Aim of the task = Each line below must be reproduced exactly, though the pictures are to be dropped.

Supplied records =
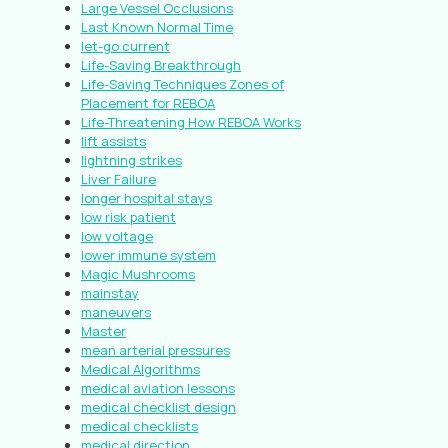
Large Vessel Occlusions
Last Known Normal Time
let-go current
Life-Saving Breakthrough
Life-Saving Techniques Zones of
Placement for REBOA
Life-Threatening How REBOA Works
lift assists
lightning strikes
Liver Failure
longer hospital stays
low risk patient
low voltage
lower immune system
Magic Mushrooms
mainstay
maneuvers
Master
mean arterial pressures
Medical Algorithms
medical aviation lessons
medical checklist design
medical checklists
medical direction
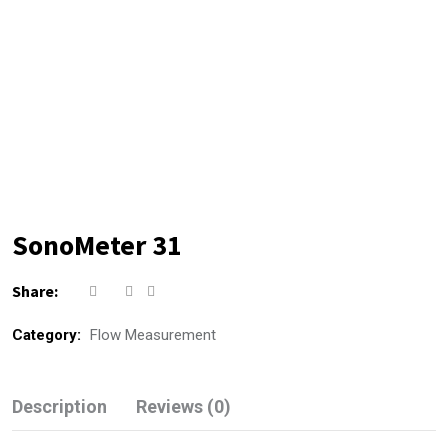
SonoMeter 31
Share:
Category:
Flow Measurement
Description
Reviews (0)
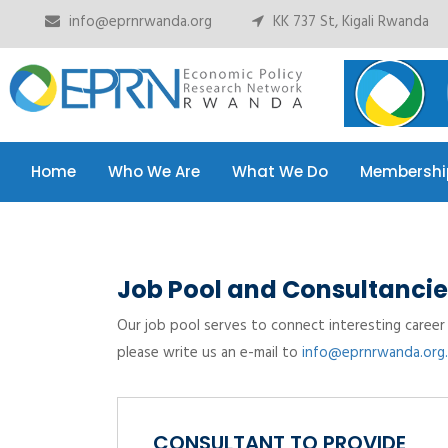
info@eprnrwanda.org
KK 737 St, Kigali Rwanda
Home
Who We Are
What We Do
Membershi
Home
Who We Are
What We Do
Membershi
Job Pool and Consultancie
Our job pool serves to connect interesting career 
please write us an e-mail to
info@eprnrwanda.org.
CONSULTANT TO PROVIDE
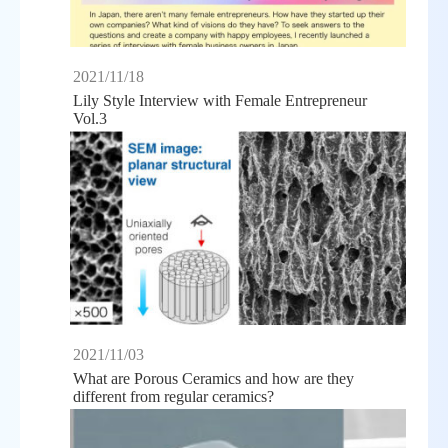
2021/11/18
Lily Style Interview with Female Entrepreneur
Vol.3
2021/11/03
What are Porous Ceramics and how are they
different from regular ceramics?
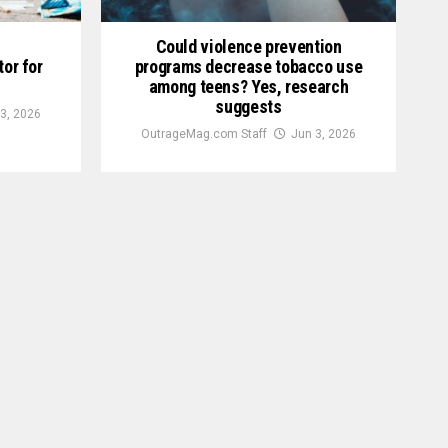
Could violence prevention
tor for
programs decrease tobacco use
among teens? Yes, research
suggests
3, 2026
OutrageMag.com Staff
Jun 3, 2026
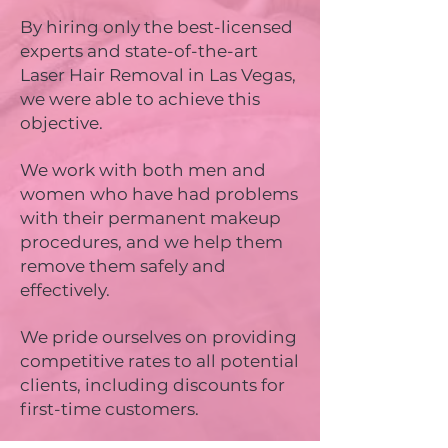
By hiring only the best-licensed
experts and state-of-the-art
Laser Hair Removal in Las Vegas,
we were able to achieve this
objective.
We work with both men and
women who have had problems
with their permanent makeup
procedures, and we help them
remove them safely and
effectively.
We pride ourselves on providing
competitive rates to all potential
clients, including discounts for
first-time customers.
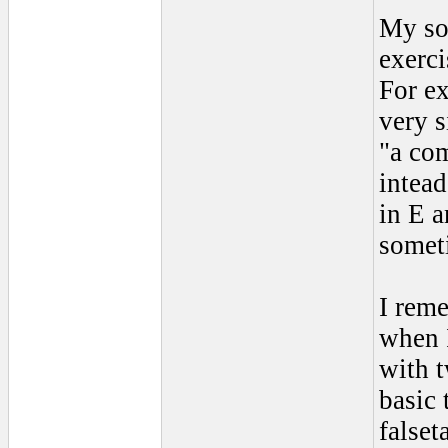
My sol
exerci
For ex
very s
"a com
intead
in E a
somet
I reme
when I
with t
basic 
falset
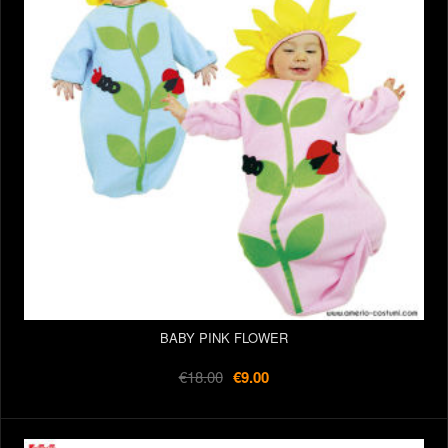
BABY PINK FLOWER
€18.00
€9.00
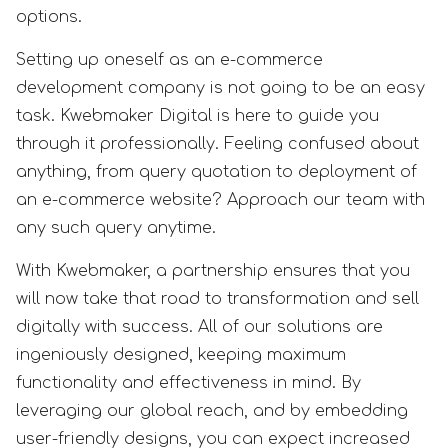
options.
Setting up oneself as an e-commerce
development company is not going to be an easy
task. Kwebmaker Digital is here to guide you
through it professionally. Feeling confused about
anything, from query quotation to deployment of
an e-commerce website? Approach our team with
any such query anytime.
With Kwebmaker, a partnership ensures that you
will now take that road to transformation and sell
digitally with success. All of our solutions are
ingeniously designed, keeping maximum
functionality and effectiveness in mind. By
leveraging our global reach, and by embedding
user-friendly designs, you can expect increased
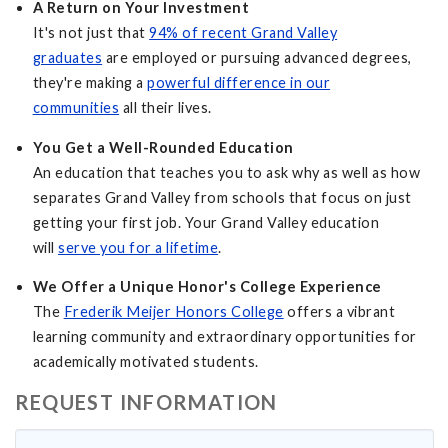
A Return on Your Investment
It's not just that
94% of recent Grand Valley
graduates
are employed or pursuing advanced degrees,
they're making a
powerful difference in our
communities
all their lives.
You Get a Well-Rounded Education
An education that teaches you to ask why as well as how
separates Grand Valley from schools that focus on just
getting your first job. Your Grand Valley education
will
serve you for a lifetime
.
We Offer a Unique Honor's College Experience
The
Frederik Meijer Honors College
offers a vibrant
learning community and extraordinary opportunities for
academically motivated students.
REQUEST INFORMATION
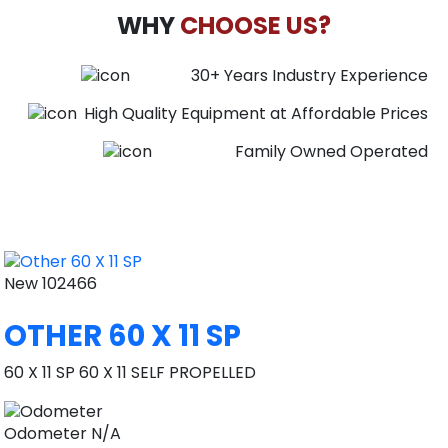
WHY
CHOOSE US?
30+ Years Industry Experience
High Quality Equipment at Affordable Prices
Family Owned Operated
New
102466
OTHER 60 X 11 SP
60 X 11 SP 60 X 11 SELF PROPELLED
Odometer
N/A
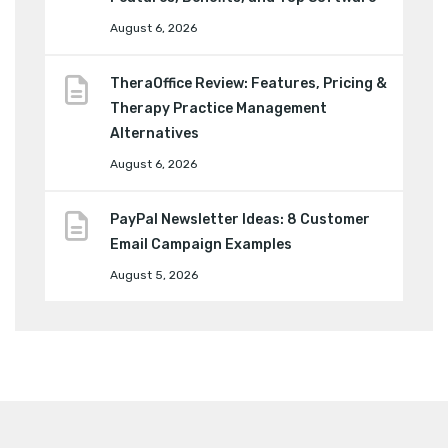
August 6, 2026
TheraOffice Review: Features, Pricing &
Therapy Practice Management
Alternatives
August 6, 2026
PayPal Newsletter Ideas: 8 Customer
Email Campaign Examples
August 5, 2026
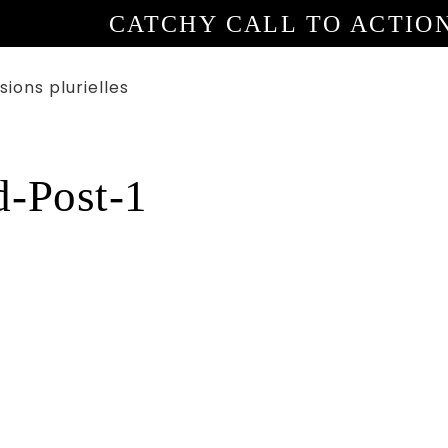
CATCHY CALL TO ACTIO
d-Post-1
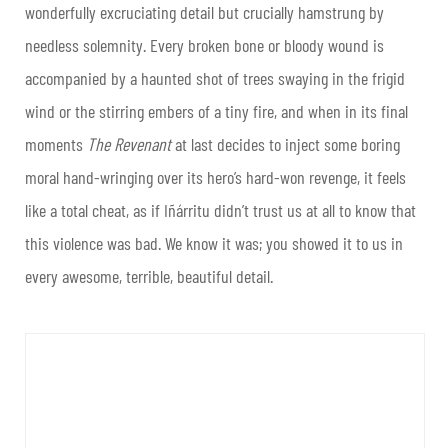
wonderfully excruciating detail but crucially hamstrung by
needless solemnity. Every broken bone or bloody wound is
accompanied by a haunted shot of trees swaying in the frigid
wind or the stirring embers of a tiny fire, and when in its final
moments
The Revenant
at last decides to inject some boring
moral hand-wringing over its hero’s hard-won revenge, it feels
like a total cheat, as if Iñárritu didn’t trust us at all to know that
this violence was bad. We know it was; you showed it to us in
every awesome, terrible, beautiful detail.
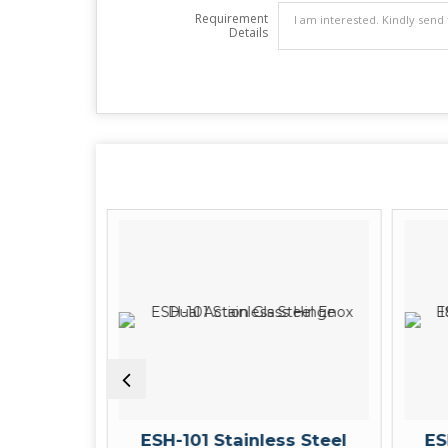
Requirement
Details
Center
ESH-101 Stainless Steel
ES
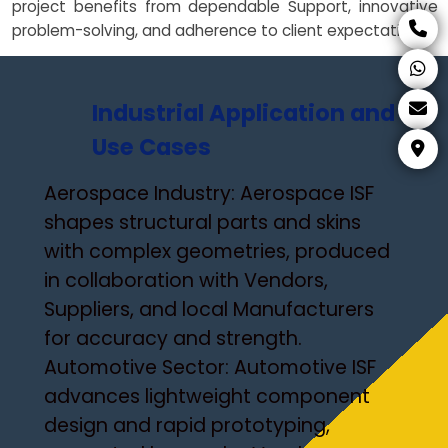
project benefits from dependable Support, innovative
problem-solving, and adherence to client expectations.
Industrial Application and
Use Cases
Aerospace Industry: Aerospace ISF
shapes structural parts and skins
with complex geometries, produced
in collaboration with Vendors,
Suppliers, and local Manufacturers
for accuracy and strength.
Automotive Sector: Automotive ISF
advances lightweight component
design and rapid prototyping,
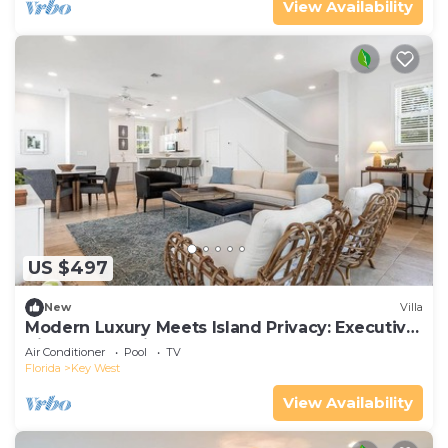
View Availability
US $497
New
Villa
Modern Luxury Meets Island Privacy: Executive
Villa on Exclusive Sunset Key
Air Conditioner
Pool
TV
Florida
Key West
View Availability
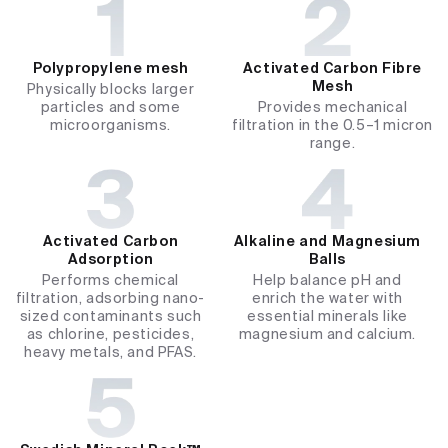
Polypropylene mesh​
Activated Carbon Fibre
Mesh
Physically blocks larger
particles and some
Provides mechanical
microorganisms.
filtration in the 0.5–1 micron
range.
Activated Carbon
Alkaline and Magnesium
Adsorption
Balls
Performs chemical
Help balance pH and
filtration, adsorbing nano-
enrich the water with
sized contaminants such
essential minerals like
as chlorine, pesticides,
magnesium and calcium.
heavy metals, and PFAS.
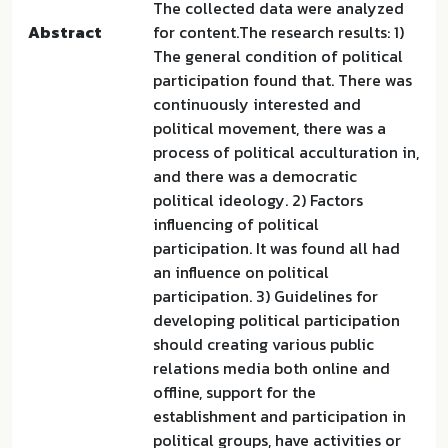
The collected data were analyzed
Abstract
for content.The research results: 1)
The general condition of political
participation found that. There was
continuously interested and
political movement, there was a
process of political acculturation in,
and there was a democratic
political ideology. 2) Factors
influencing of political
participation. It was found all had
an influence on political
participation. 3) Guidelines for
developing political participation
should creating various public
relations media both online and
offline, support for the
establishment and participation in
political groups, have activities or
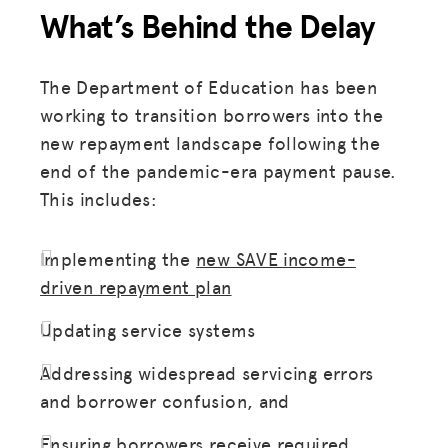
What’s Behind the Delay
The Department of Education has been
working to transition borrowers into the
new repayment landscape following the
end of the pandemic-era payment pause.
This includes:
Implementing the
new SAVE income-
driven repayment plan
Updating service systems
Addressing widespread servicing errors
and borrower confusion, and
Ensuring borrowers receive required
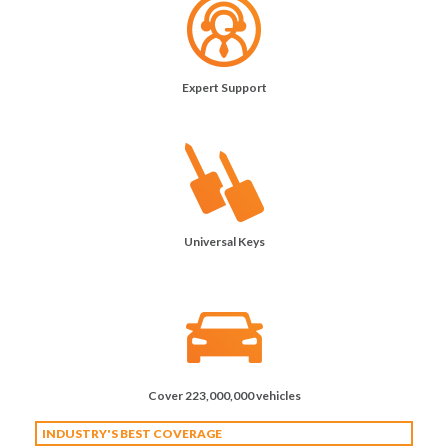
Expert Support
Universal Keys
Cover 223,000,000 vehicles
INDUSTRY'S BEST COVERAGE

Written solution =
Large Vessel Occlusions
Last Known Normal Time
let-go current
Life-Saving Breakthrough
Life-Saving Techniques Zones of
Placement for REBOA
Life-Threatening How REBOA Works
lift assists
lightning strikes
Liver Failure
longer hospital stays
low risk patient
low voltage
lower immune system
Magic Mushrooms
mainstay
maneuvers
Master
mean arterial pressures
Medical Algorithms
medical aviation lessons
medical checklist design
medical checklists
medical direction
SonoMeter 31
Share:
Category:
Flow Measurement
Description
Reviews (0)
info@eprnrwanda.org
KK 737 St, Kigali Rwanda
Home
Who We Are
What We Do
Membershi
Home
Who We Are
What We Do
Membershi
Job Pool and Consultancie
Our job pool serves to connect interesting career 
please write us an e-mail to
info@eprnrwanda.org.
CONSULTANT TO PROVIDE
2021/11/18
Lily Style Interview with Female Entrepreneur
Vol.3
2021/11/03
What are Porous Ceramics and how are they
different from regular ceramics?
Could violence prevention
tor for
programs decrease tobacco use
among teens? Yes, research
suggests
3, 2026
OutrageMag.com Staff
Jun 3, 2026
By hiring only the best-licensed
experts and state-of-the-art
Laser Hair Removal in Las Vegas,
we were able to achieve this
objective.
We work with both men and
women who have had problems
with their permanent makeup
procedures, and we help them
remove them safely and
effectively.
We pride ourselves on providing
competitive rates to all potential
clients, including discounts for
first-time customers.
My sol
exerci
For ex
very s
"a com
intead
in E a
somet
I reme
when I
with t
basic 
falset
BABY PINK FLOWER
€18.00
€9.00
options.
Setting up oneself as an e-commerce
development company is not going to be an easy
task. Kwebmaker Digital is here to guide you
through it professionally. Feeling confused about
anything, from query quotation to deployment of
an e-commerce website? Approach our team with
any such query anytime.
With Kwebmaker, a partnership ensures that you
will now take that road to transformation and sell
digitally with success. All of our solutions are
ingeniously designed, keeping maximum
functionality and effectiveness in mind. By
leveraging our global reach, and by embedding
user-friendly designs, you can expect increased
A Return on Your Investment
It's not just that
94% of recent Grand Valley
graduates
are employed or pursuing advanced degrees,
they're making a
powerful difference in our
communities
all their lives.
You Get a Well-Rounded Education
An education that teaches you to ask why as well as how
separates Grand Valley from schools that focus on just
getting your first job. Your Grand Valley education
will
serve you for a lifetime
.
We Offer a Unique Honor's College Experience
The
Frederik Meijer Honors College
offers a vibrant
learning community and extraordinary opportunities for
academically motivated students.
REQUEST INFORMATION
WHY
CHOOSE US?
30+ Years Industry Experience
High Quality Equipment at Affordable Prices
Family Owned Operated
New
102466
OTHER 60 X 11 SP
60 X 11 SP 60 X 11 SELF PROPELLED
Odometer
N/A
August 6, 2026
TheraOffice Review: Features, Pricing &
Therapy Practice Management
Alternatives
August 6, 2026
PayPal Newsletter Ideas: 8 Customer
Email Campaign Examples
August 5, 2026
CATCHY CALL TO ACTIO
d-Post-1
wonderfully excruciating detail but crucially hamstrung by
needless solemnity. Every broken bone or bloody wound is
accompanied by a haunted shot of trees swaying in the frigid
wind or the stirring embers of a tiny fire, and when in its final
moments
The Revenant
at last decides to inject some boring
moral hand-wringing over its hero’s hard-won revenge, it feels
like a total cheat, as if Iñárritu didn’t trust us at all to know that
this violence was bad. We know it was; you showed it to us in
every awesome, terrible, beautiful detail.
Requirement
Details
Center
ESH-101 Stainless Steel
ES
project benefits from dependable Support, innovative
problem-solving, and adherence to client expectations.
Industrial Application and
Use Cases
Aerospace Industry: Aerospace ISF
shapes structural parts and skins
with complex geometries, produced
in collaboration with Vendors,
Suppliers, and local Manufacturers
for accuracy and strength.
Automotive Sector: Automotive ISF
advances lightweight component
design and rapid prototyping,
View Availability
US $497
New
Villa
Modern Luxury Meets Island Privacy: Executive
Villa on Exclusive Sunset Key
Air Conditioner
Pool
TV
Florida
Key West
View Availability
Polypropylene mesh​
Activated Carbon Fibre
Mesh
Physically blocks larger
particles and some
Provides mechanical
microorganisms.
filtration in the 0.5–1 micron
range.
Activated Carbon
Alkaline and Magnesium
Adsorption
Balls
Performs chemical
Help balance pH and
filtration, adsorbing nano-
enrich the water with
sized contaminants such
essential minerals like
as chlorine, pesticides,
magnesium and calcium.
heavy metals, and PFAS.
The collected data were analyzed
Abstract
for content.The research results: 1)
The general condition of political
participation found that. There was
continuously interested and
political movement, there was a
process of political acculturation in,
and there was a democratic
political ideology. 2) Factors
influencing of political
participation. It was found all had
an influence on political
participation. 3) Guidelines for
developing political participation
should creating various public
relations media both online and
offline, support for the
establishment and participation in
political groups, have activities or
What’s Behind the Delay
The Department of Education has been
working to transition borrowers into the
new repayment landscape following the
end of the pandemic-era payment pause.
This includes:
Implementing the
new SAVE income-
driven repayment plan
Updating service systems
Addressing widespread servicing errors
and borrower confusion, and
Ensuring borrowers receive required
Expert Support
Universal Keys
Cover 223,000,000 vehicles
INDUSTRY'S BEST COVERAGE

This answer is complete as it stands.